DATA PROVIDED:
———
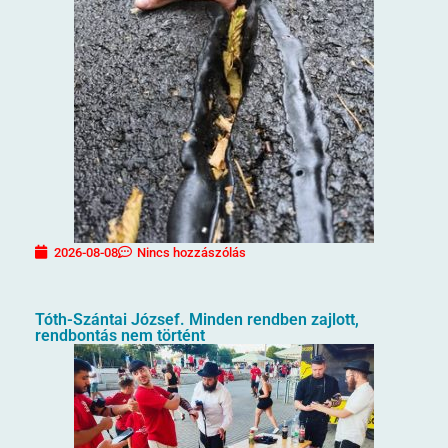
2026-08-08
Nincs hozzászólás
Tóth-Szántai József. Minden rendben zajlott,
rendbontás nem történt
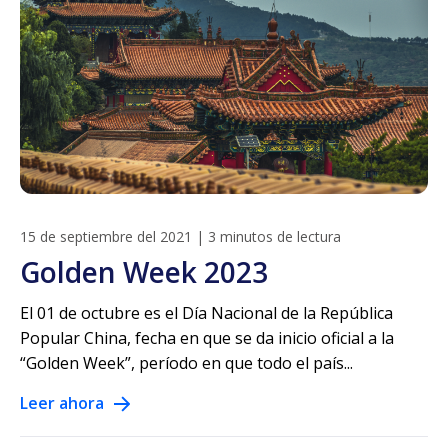
15 de septiembre del 2021
|
3 minutos de lectura
Golden Week 2023
El 01 de octubre es el Día Nacional de la República
Popular China, fecha en que se da inicio oficial a la
“Golden Week”, período en que todo el país...
Leer ahora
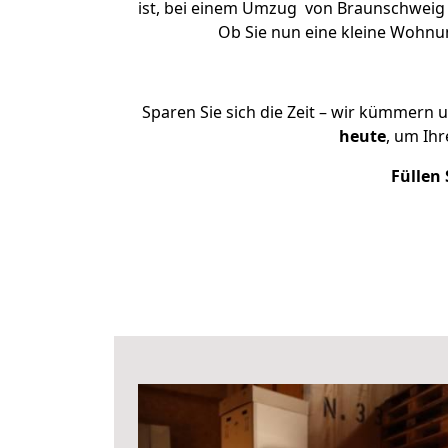
ist, bei einem Umzug von Braunschweig na
Ob Sie nun eine kleine Wohn
Sparen Sie sich die Zeit – wir kümmern 
heute
, um Ih
Füllen 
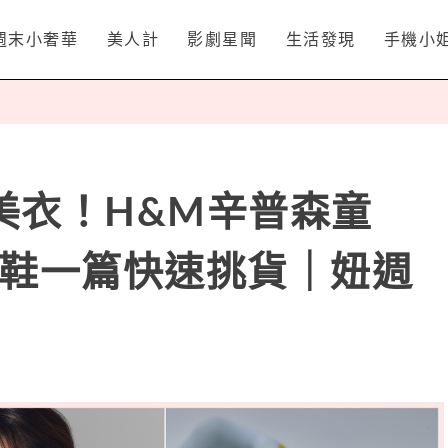
週末小奢華
美人計
影劇星聞
生活發現
手機小
美衣！H&M辛普森童
B鞋一篇快速挑貨｜妞週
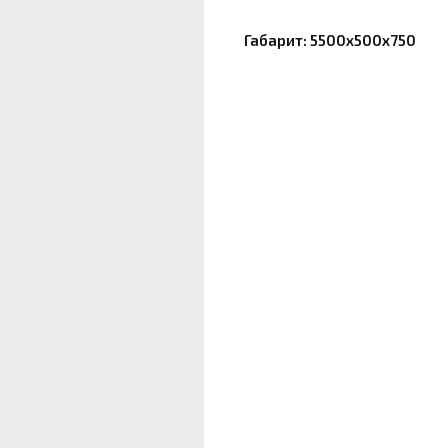
Габарит: 5500х500х750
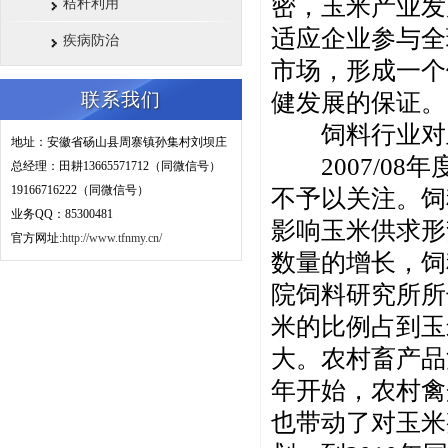
密，玉米产业发
秸秆利用
适应企业参与全
疾病防治
市场，形成一个
联系我们
健发展的保证。
饲料行业对玉
地址：安徽省砀山县周寨镇孙集村刘坝庄
2007/08
总经理：田耕
13665571712（同微信号）
19166716222（同微信号）
不予以关注。饲
业务QQ：85300481
影响玉米供求形
官方网址:
http://www.tfnmy.cn/
数量的增长，饲
院饲料研究所所
米的比例占到玉
大。农村畜产品
年开始，农村禽
也带动了对玉米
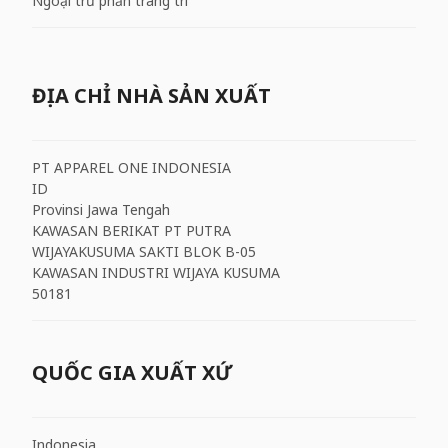
Ngoại trừ phần trang trí
ĐỊA CHỈ NHÀ SẢN XUẤT
PT APPAREL ONE INDONESIA
ID
Provinsi Jawa Tengah
KAWASAN BERIKAT PT PUTRA
WIJAYAKUSUMA SAKTI BLOK B-05
KAWASAN INDUSTRI WIJAYA KUSUMA
50181
QUỐC GIA XUẤT XỨ
Indonesia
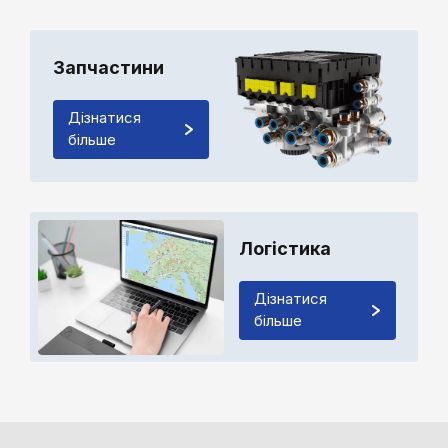
Запчастини
Дізнатися
більше
Логістика
Дізнатися
більше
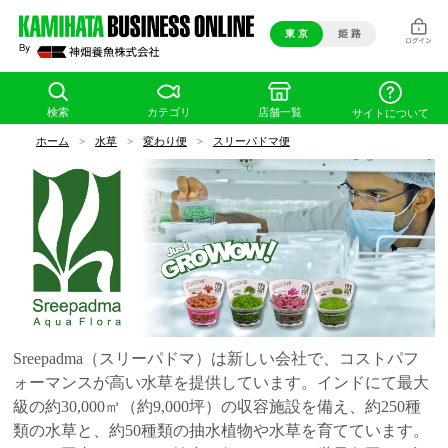
東 京
姫 路
検索
カテゴリ
店舗一覧
サイトについて
ホーム
>
水草
>
変わり便
>
スリーパドマ便
Sreepadma（スリーパドマ）は新しい会社で、コストパフ
ォーマンスが高い水草を提供しています。インドにて最大
級の約30,000㎡（約9,000坪）の収容施設を備え、約250種
類の水草と、約50種類の抽水植物や水草を育てています。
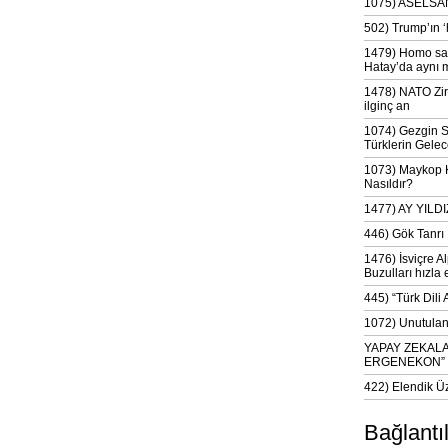
1075) ASELSAN
502) Trump’ın 
1479) Homo sap
Hatay’da aynı 
1478) NATO Zir
ilginç an
1074) Gezgin S
Türklerin Gelec
1073) Maykop Kü
Nasıldır?
1477) AY YIL
446) Gök Tanrı 
1476) İsviçre Al
Buzulları hızla 
445) “Türk Dili
1072) Unutulan 
YAPAY ZEKAL
ERGENEKON”
422) Elendik Ü
Bağlantı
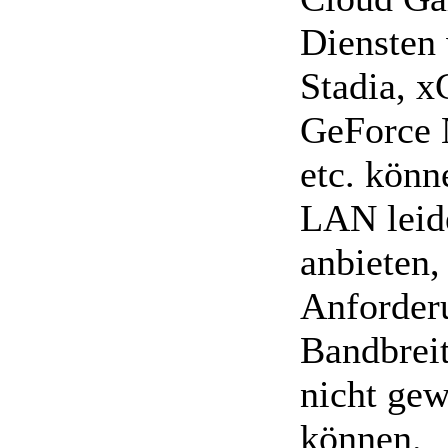
Diensten 
Stadia, x
GeForce 
etc. könn
LAN leide
anbieten,
Anforder
Bandbrei
nicht gew
können.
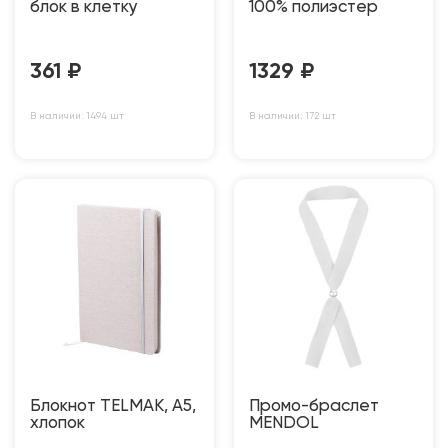
блок в клетку
100% полиэстер
361
₽
1329
₽
В наличии: 1494 шт
В наличии: 172 шт
Блокнот TELMAK, A5,
Промо-браслет
хлопок
MENDOL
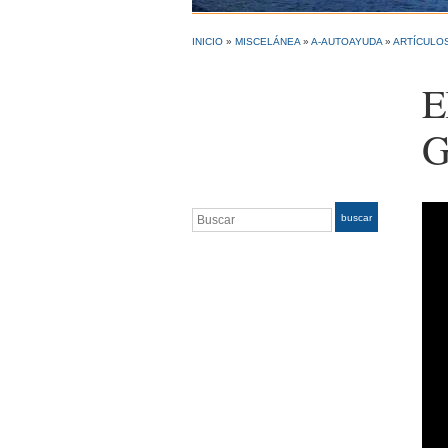
INICIO
»
MISCELÁNEA
»
A-AUTOAYUDA
»
ARTÍCULOS
E
G
Buscar
Rep
buscar
de
víd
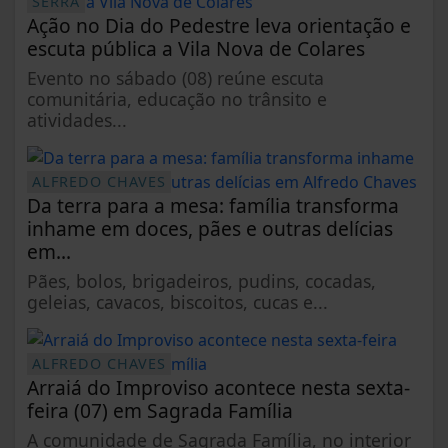
SERRA
Ação no Dia do Pedestre leva orientação e
escuta pública a Vila Nova de Colares
Evento no sábado (08) reúne escuta
comunitária, educação no trânsito e
atividades...
ALFREDO CHAVES
Da terra para a mesa: família transforma
inhame em doces, pães e outras delícias
em...
Pães, bolos, brigadeiros, pudins, cocadas,
geleias, cavacos, biscoitos, cucas e...
ALFREDO CHAVES
Arraiá do Improviso acontece nesta sexta-
feira (07) em Sagrada Família
A comunidade de Sagrada Família, no interior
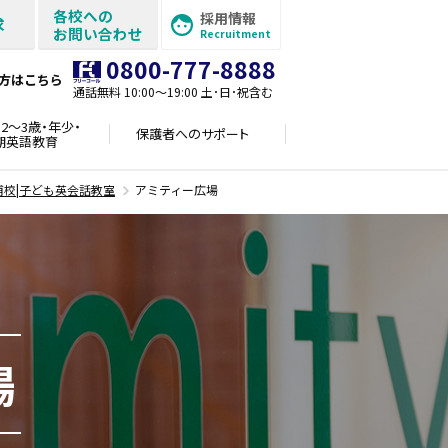
各校への
採用情報
求
お問い合わせ
Recruitment
0800-777-8888
方はこちら
通話無料 10:00〜19:00 土･日･祝含む
2～3歳・年少・
保護者への
サポート
期英語教育
浦校|子ども英会話教室
アミティー広場
場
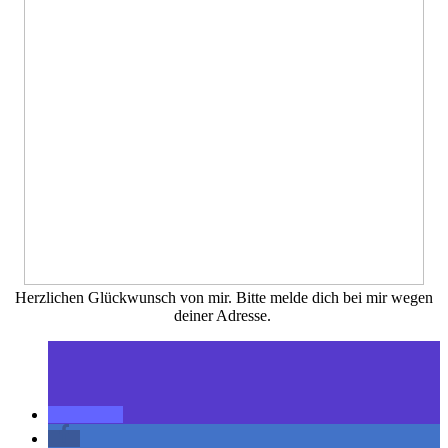
Herzlichen Glückwunsch von mir. Bitte melde dich bei mir wegen
deiner Adresse.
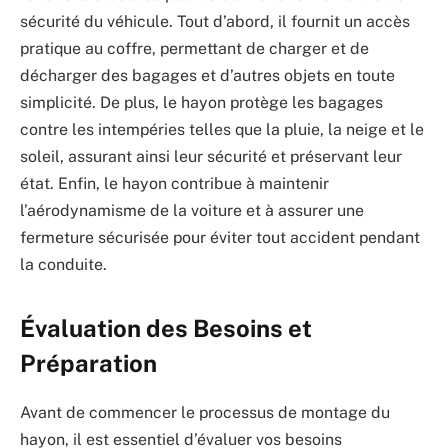
sécurité du véhicule. Tout d’abord, il fournit un accès
pratique au coffre, permettant de charger et de
décharger des bagages et d’autres objets en toute
simplicité. De plus, le hayon protège les bagages
contre les intempéries telles que la pluie, la neige et le
soleil, assurant ainsi leur sécurité et préservant leur
état. Enfin, le hayon contribue à maintenir
l’aérodynamisme de la voiture et à assurer une
fermeture sécurisée pour éviter tout accident pendant
la conduite.
Évaluation des Besoins et
Préparation
Avant de commencer le processus de montage du
hayon, il est essentiel d’évaluer vos besoins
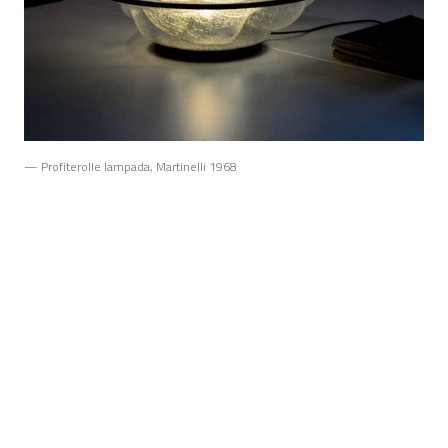
— Profiterolle lampada, Martinelli 1968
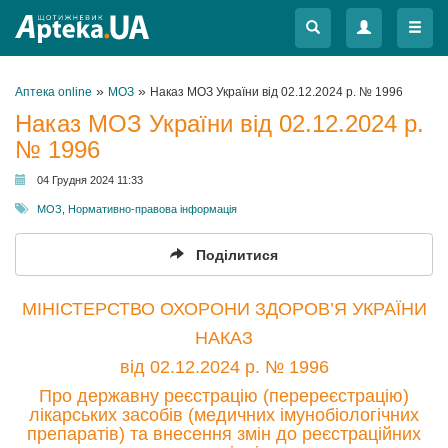
Меню
Меню
»
»
Аптека online
МОЗ
Наказ МОЗ України від 02.12.2024 р. № 1996
Наказ МОЗ України від 02.12.2024 р.
№ 1996
04 Грудня 2024 11:33
МОЗ
,
Нормативно-правова інформація
Поділитися
МІНІСТЕРСТВО ОХОРОНИ ЗДОРОВ’Я УКРАЇНИ
НАКАЗ
від 02.12.2024 р. № 1996
Про державну реєстрацію (перереєстрацію)
лікарських засобів (медичних імунобіологічних
препаратів) та внесення змін до реєстраційних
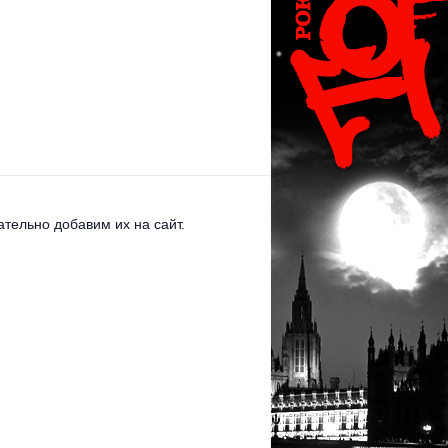
тельно добавим их на сайт.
———
TASK OBJECTIVE: Switch every "Дізнатися" in these lines to "Переглянути" and give the lines again with nothing else changed. Leave the pictures out.

RESULT FOR THIS TASK:
2026-08-08
Nincs hozzászólás
Tóth-Szántai József. Minden rendben zajlott,
rendbontás nem történt
15 de septiembre del 2021
|
3 minutos de lectura
Golden Week 2023
El 01 de octubre es el Día Nacional de la República
Popular China, fecha en que se da inicio oficial a la
“Golden Week”, período en que todo el país...
Leer ahora
ist, bei einem Umzug von Braunschweig na
Ob Sie nun eine kleine Wohn
Sparen Sie sich die Zeit – wir kümmern 
heute
, um Ih
Füllen 
週末小奢華
美人計
影劇星聞
生活發現
手機小
美衣！H&M辛普森童
B鞋一篇快速挑貨｜妞週
Габарит: 5500х500х750
密，玉米产业发
秸秆利用
适应企业参与全
疾病防治
市场，形成一个
联系我们
健发展的保证。
饲料行业对玉
地址：安徽省砀山县周寨镇孙集村刘坝庄
2007/08
总经理：田耕
13665571712（同微信号）
19166716222（同微信号）
不予以关注。饲
业务QQ：85300481
影响玉米供求形
官方网址:
http://www.tfnmy.cn/
数量的增长，饲
院饲料研究所所
米的比例占到玉
大。农村畜产品
年开始，农村禽
也带动了对玉米
Ngoại trừ phần trang trí
ĐỊA CHỈ NHÀ SẢN XUẤT
PT APPAREL ONE INDONESIA
ID
Provinsi Jawa Tengah
KAWASAN BERIKAT PT PUTRA
WIJAYAKUSUMA SAKTI BLOK B-05
KAWASAN INDUSTRI WIJAYA KUSUMA
50181
QUỐC GIA XUẤT XỨ
Indonesia
Запчастини
Переглянути
більше
Логістика
Переглянути
більше
東 京
姫 路
検索
カテゴリ
店舗一覧
サイトについて
ホーム
>
水草
>
変わり便
>
スリーパドマ便
Sreepadma（スリーパドマ）は新しい会社で、コストパフ
ォーマンスが高い水草を提供しています。インドにて最大
級の約30,000㎡（約9,000坪）の収容施設を備え、約250種
類の水草と、約50種類の抽水植物や水草を育てています。
1075) ASELSAN
502) Trump’ın 
1479) Homo sap
Hatay’da aynı 
1478) NATO Zir
ilginç an
1074) Gezgin S
Türklerin Gelec
1073) Maykop Kü
Nasıldır?
1477) AY YIL
446) Gök Tanrı 
1476) İsviçre Al
Buzulları hızla 
445) “Türk Dili
1072) Unutulan 
YAPAY ZEKAL
ERGENEKON”
422) Elendik Ü
Bağlantı
Diensten 
Stadia, x
GeForce 
etc. könn
LAN leide
anbieten,
Anforder
Bandbrei
nicht gew
können.
блок в клетку
100% полиэстер
361
₽
1329
₽
В наличии: 1494 шт
В наличии: 172 шт
Блокнот TELMAK, A5,
Промо-браслет
хлопок
MENDOL
INICIO
»
MISCELÁNEA
»
A-AUTOAYUDA
»
ARTÍCULOS
E
G
Buscar
Rep
buscar
de
víd
SERRA
Ação no Dia do Pedestre leva orientação e
escuta pública a Vila Nova de Colares
Evento no sábado (08) reúne escuta
comunitária, educação no trânsito e
atividades...
ALFREDO CHAVES
Da terra para a mesa: família transforma
inhame em doces, pães e outras delícias
em...
Pães, bolos, brigadeiros, pudins, cocadas,
geleias, cavacos, biscoitos, cucas e...
ALFREDO CHAVES
Arraiá do Improviso acontece nesta sexta-
feira (07) em Sagrada Família
A comunidade de Sagrada Família, no interior
各校への
採用情報
求
お問い合わせ
Recruitment
0800-777-8888
方はこちら
通話無料 10:00〜19:00 土･日･祝含む
2～3歳・年少・
保護者への
サポート
期英語教育
浦校|子ども英会話教室
アミティー広場
場
Herzlichen Glückwunsch von mir. Bitte melde dich bei mir wegen
deiner Adresse.
sécurité du véhicule. Tout d’abord, il fournit un accès
pratique au coffre, permettant de charger et de
décharger des bagages et d’autres objets en toute
simplicité. De plus, le hayon protège les bagages
contre les intempéries telles que la pluie, la neige et le
soleil, assurant ainsi leur sécurité et préservant leur
état. Enfin, le hayon contribue à maintenir
l’aérodynamisme de la voiture et à assurer une
fermeture sécurisée pour éviter tout accident pendant
la conduite.
Évaluation des Besoins et
Préparation
Avant de commencer le processus de montage du
hayon, il est essentiel d’évaluer vos besoins
— Profiterolle lampada, Martinelli 1968
Меню
Меню
»
»
Аптека online
МОЗ
Наказ МОЗ України від 02.12.2024 р. № 1996
Наказ МОЗ України від 02.12.2024 р.
№ 1996
04 Грудня 2024 11:33
МОЗ
,
Нормативно-правова інформація
Поділитися
МІНІСТЕРСТВО ОХОРОНИ ЗДОРОВ’Я УКРАЇНИ
НАКАЗ
від 02.12.2024 р. № 1996
Про державну реєстрацію (перереєстрацію)
лікарських засобів (медичних імунобіологічних
препаратів) та внесення змін до реєстраційних
тельно добавим их на сайт.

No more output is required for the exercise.